Default lock settings SQL Server 2008 R2
I was looking for an answer to this, but I wasn't able to find the exact answer to my question.
The problem is that I'm actually having some SQL issues due to transactions lock at my database. I want to know, by default, does a SELECT statement lock a table? I found that if I use table hints such as HOLDLOCK or TABLOCK the select would lock the table untill it's completion, but when no table hint is specified what is the behavior of SQL? Joins would affect it's behavior?
And another question, picture the following scenario: I start a connection and transaction at my .NET application and bind them to a command, which runs a stored procedure containing only a SELECT statement. Will the select lock the table due to the transaction or not?
Thanks for the attention.
Best regards.
I want to know, by default, does a SELECT statement lock a table?
Yes. All transactions create locks. Not all locks are blocking (shared locks usually are not for example) but all transactions [that interact with the database] create locks. Locks are how the query engine keeps track of what it's writing or reading.
Even if you specify NOLOCK or READUNCOMMITTED (which you generally don't want to do) you'll still get locks because the data needs to be consistent even if it's dirty, and the locks ensure that it is. That is to say, even if it returns uncommitted records (dirty), there are no records that are incomplete or partially changed (inconsistent).
I found that if I use table hints such as HOLDLOCK or TABLOCK the select would lock the table [until] it's completion, but when no table hint is specified what is the behavior of SQL?
● ● ● ●
- _USING THE INFORMATION_:
**a)** Summarize the SQL Server locking discussion in two sentences.
**b)** Write the next part of the SQL Server locking discussion, picking up after its final sentence.

- _RECORDED DATA_:
● ● ● ●
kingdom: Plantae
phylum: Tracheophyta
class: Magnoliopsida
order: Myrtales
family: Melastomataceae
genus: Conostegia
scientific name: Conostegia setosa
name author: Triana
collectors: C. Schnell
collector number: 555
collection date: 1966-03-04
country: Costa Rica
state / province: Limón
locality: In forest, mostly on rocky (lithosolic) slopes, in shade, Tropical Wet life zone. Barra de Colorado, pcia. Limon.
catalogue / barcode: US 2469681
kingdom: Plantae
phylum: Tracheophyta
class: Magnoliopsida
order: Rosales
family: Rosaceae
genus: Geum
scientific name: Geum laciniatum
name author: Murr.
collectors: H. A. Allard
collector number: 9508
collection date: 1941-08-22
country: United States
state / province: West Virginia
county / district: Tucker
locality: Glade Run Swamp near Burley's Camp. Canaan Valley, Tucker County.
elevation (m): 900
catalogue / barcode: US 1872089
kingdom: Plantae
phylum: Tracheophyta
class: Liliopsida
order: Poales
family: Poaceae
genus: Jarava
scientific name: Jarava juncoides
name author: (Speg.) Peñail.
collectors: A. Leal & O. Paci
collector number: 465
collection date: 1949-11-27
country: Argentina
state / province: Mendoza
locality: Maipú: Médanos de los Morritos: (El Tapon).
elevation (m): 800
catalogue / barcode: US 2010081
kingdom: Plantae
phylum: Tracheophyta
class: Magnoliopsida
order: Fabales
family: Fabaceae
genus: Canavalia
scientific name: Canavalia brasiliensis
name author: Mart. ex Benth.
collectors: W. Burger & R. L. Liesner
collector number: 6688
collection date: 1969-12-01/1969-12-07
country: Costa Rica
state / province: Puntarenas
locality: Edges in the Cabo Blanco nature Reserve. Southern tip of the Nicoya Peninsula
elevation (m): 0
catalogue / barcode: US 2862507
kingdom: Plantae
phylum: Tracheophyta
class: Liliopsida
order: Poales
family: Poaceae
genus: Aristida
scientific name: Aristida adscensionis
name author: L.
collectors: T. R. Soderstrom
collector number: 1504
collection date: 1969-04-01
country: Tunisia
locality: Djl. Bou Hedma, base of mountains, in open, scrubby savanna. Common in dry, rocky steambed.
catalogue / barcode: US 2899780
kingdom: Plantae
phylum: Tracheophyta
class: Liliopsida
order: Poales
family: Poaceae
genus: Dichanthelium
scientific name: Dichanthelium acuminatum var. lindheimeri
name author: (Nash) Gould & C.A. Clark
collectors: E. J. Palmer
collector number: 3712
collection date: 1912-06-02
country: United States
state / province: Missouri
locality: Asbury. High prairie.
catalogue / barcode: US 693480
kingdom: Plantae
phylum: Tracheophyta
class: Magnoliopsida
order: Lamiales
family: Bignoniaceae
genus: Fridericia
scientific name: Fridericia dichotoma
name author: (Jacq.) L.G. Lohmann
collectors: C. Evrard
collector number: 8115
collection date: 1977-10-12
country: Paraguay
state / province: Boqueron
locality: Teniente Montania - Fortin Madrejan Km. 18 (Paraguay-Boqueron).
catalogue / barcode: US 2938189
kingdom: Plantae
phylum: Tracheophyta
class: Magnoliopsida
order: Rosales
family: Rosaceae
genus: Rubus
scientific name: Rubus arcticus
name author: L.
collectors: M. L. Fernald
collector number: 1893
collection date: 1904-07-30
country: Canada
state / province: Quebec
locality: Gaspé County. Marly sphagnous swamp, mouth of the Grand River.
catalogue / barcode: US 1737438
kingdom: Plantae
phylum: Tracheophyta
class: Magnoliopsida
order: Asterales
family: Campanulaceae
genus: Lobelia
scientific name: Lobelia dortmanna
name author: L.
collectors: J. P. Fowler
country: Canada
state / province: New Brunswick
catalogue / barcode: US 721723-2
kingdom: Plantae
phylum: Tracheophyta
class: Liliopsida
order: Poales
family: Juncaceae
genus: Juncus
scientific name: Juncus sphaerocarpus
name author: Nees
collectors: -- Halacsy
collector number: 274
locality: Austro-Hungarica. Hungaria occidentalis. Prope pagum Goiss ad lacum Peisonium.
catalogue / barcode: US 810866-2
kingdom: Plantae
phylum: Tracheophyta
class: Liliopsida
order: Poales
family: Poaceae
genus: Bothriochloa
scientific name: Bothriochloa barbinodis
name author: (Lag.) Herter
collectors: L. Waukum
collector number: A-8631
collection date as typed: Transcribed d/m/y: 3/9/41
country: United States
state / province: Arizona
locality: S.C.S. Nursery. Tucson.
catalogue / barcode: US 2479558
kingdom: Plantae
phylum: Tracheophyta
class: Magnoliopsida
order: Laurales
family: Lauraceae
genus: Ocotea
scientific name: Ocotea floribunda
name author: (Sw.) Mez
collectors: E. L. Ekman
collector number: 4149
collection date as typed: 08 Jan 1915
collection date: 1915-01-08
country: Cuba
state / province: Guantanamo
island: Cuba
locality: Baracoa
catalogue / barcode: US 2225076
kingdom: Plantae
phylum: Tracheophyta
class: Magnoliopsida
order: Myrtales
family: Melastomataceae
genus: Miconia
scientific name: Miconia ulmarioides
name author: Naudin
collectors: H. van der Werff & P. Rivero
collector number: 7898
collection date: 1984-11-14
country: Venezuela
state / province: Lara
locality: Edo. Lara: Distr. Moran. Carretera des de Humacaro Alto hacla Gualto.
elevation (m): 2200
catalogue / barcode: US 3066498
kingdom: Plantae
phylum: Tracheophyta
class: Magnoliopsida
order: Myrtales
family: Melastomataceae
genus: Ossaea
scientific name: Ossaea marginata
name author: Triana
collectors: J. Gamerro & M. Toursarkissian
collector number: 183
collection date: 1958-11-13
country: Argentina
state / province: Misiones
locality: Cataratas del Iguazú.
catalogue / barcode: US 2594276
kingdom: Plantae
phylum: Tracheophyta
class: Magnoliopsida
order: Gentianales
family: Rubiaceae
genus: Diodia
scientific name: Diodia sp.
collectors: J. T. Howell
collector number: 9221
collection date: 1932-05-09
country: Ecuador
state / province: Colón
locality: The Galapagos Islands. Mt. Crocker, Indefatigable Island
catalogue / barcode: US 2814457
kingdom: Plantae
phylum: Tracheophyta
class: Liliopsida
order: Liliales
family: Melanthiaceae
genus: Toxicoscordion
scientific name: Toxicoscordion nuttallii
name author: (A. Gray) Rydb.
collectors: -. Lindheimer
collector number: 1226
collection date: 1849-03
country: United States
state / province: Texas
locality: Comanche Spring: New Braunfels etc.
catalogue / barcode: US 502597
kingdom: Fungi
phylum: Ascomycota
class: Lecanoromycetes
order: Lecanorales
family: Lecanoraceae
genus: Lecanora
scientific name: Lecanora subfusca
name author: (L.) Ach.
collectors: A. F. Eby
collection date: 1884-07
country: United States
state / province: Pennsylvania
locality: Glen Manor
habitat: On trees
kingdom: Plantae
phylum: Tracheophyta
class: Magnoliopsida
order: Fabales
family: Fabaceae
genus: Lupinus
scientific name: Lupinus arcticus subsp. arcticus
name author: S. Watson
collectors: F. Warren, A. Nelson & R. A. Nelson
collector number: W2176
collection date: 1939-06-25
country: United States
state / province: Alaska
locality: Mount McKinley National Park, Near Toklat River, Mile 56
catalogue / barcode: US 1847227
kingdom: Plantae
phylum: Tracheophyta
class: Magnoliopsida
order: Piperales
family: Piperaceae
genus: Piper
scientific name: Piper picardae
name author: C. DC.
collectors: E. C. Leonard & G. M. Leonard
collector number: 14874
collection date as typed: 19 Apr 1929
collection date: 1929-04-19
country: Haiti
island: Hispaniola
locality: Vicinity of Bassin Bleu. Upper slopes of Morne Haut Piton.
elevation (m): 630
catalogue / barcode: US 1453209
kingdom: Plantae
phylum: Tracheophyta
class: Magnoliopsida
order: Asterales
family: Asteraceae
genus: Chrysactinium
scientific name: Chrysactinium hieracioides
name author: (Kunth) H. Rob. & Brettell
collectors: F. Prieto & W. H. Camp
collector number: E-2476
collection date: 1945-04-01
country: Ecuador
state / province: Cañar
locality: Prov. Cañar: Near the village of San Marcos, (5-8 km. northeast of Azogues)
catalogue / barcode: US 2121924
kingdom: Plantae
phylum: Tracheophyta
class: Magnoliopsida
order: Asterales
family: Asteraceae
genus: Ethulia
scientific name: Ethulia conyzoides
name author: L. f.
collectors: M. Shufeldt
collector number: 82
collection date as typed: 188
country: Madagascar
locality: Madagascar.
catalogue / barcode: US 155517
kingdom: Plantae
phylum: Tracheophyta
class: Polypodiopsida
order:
● ● ● ●
- _PER-TASK ANSWERS_:
**a)** The asker wants to know whether a SELECT statement locks a table by default in SQL Server 2008 R2, and whether a SELECT in a stored procedure run inside a transaction from a .NET application would lock the table. The reply says that all transactions that interact with the database create locks, though not all locks are blocking, and that even NOLOCK or READUNCOMMITTED still produce locks so the data stays consistent.

**b)**
There are no default lock hints. The query engine determines what it needs dynamically. SELECT will tend towards Shared or RangeS key-range depending on the query. INSERT/UPDATE/DELETE will tend towards exclusive locks. The system will generally favor the lowest granularity, row locks, but will escalate them to page locks or table locks if it thinks it should. Note: they're called "lock hints" and not "lock commands" because the query engine will ignore them if it has to.
The closest thing you'll find to default lock hints is the transaction isolation level, which generally controls how queries in a transaction function and defaults to READ COMMITTED.
Dynamic locking, lock granularity, lock escalation, and the lock hierarchy are all explained in the MS doc I already linked in the comment.
There's a huge amount of nuance and complexity to the locking system. The same query on a different system might get different locks because the table sizes were different or memory pressures were different.
You can also modify the locking system significantly with ALLOW_SNAPSHOT_ISOLATION and READ_COMMITTED_SNAPSHOT database options, but I would not make those changes lightly. It does make the database perform somewhat more like Oracle, however.
Joins would affect it's behavior?
Very much so. To do a join, the query engine typically has to either scan indexes or the actual tables. Indexes are subject to locks just like tables are, so I'd expect Shared or RangeS-S locks to appear on objects in the database.
And another question, picture the following scenario: I start a connection and transaction at my .NET application and bind them to a command, which runs a stored procedure containing only a SELECT statement. Will the select lock the table due to the transaction or not?
Yes.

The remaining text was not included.